Paul Barrett, a New York University law professor who recently published a widely-cited report urging technology companies to do more to police their platforms, describes for-profit disinformation services as troubling.
“The difficulty is these threats are morphing and proliferating,” Barrett tells Fortune. “My impression is that the tech companies are trying in good faith to protect their users, but the new threats are challenging even for someone with Facebook’s technological prowess.”
Disinformation services appear to be a growing problem. In June, Wired magazine reported how tech incubator Jigsaw—a division of Google parent company Alphabet—purchased a Russian troll-for-hire campaign to harass a fictitious pro-democracy activist group it had created. The campaign, which took place on Twitter and was part of broader research into state-sponsored disinformation, cost only $250.
Three months before that, Facebook announced it would purge hundreds of fake accounts belonging to an Israeli company called the Archimedes Group. The group ran disinformation-for-profit campaigns that sought to affect political sentiment in dozens of countries in Africa, South America, and Southeast Asia. And at the end of September, Oxford University researchers reported that the number of countries with political disinformation campaigns had doubled in the last two years to more than 70.
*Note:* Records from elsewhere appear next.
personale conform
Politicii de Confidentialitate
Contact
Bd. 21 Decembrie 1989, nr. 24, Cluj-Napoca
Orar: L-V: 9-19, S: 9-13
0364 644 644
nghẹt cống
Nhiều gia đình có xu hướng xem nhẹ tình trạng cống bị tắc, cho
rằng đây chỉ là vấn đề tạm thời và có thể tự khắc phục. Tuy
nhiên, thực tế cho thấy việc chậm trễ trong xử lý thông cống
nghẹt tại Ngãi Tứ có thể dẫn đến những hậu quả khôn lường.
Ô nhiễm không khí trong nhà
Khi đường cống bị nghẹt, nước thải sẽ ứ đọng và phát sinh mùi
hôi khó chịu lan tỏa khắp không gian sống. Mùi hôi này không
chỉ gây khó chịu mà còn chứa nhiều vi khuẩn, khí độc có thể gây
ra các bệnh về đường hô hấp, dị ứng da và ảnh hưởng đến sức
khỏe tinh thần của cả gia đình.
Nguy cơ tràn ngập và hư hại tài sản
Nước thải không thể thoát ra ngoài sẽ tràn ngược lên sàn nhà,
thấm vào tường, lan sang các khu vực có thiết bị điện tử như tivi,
Ironically, says Sannikov, the Russian PR firms contracted by Recorded Future appear to have leveraged the enormous publicity surrounding the Kremlin’s 2016 disinformation campaigns in order to build out for-profit ventures. While the firms have offered similar services in Russia for years, he says, the publicity surrounding the U.S. election inspired them to expand to new markets in the West.
That such efforts now have the potential to harm private businesses or individuals is of particular concern, says Christopher Ahlberg, Recorded Future’s chief executive: “The perceived impact of these threats cannot be understated.”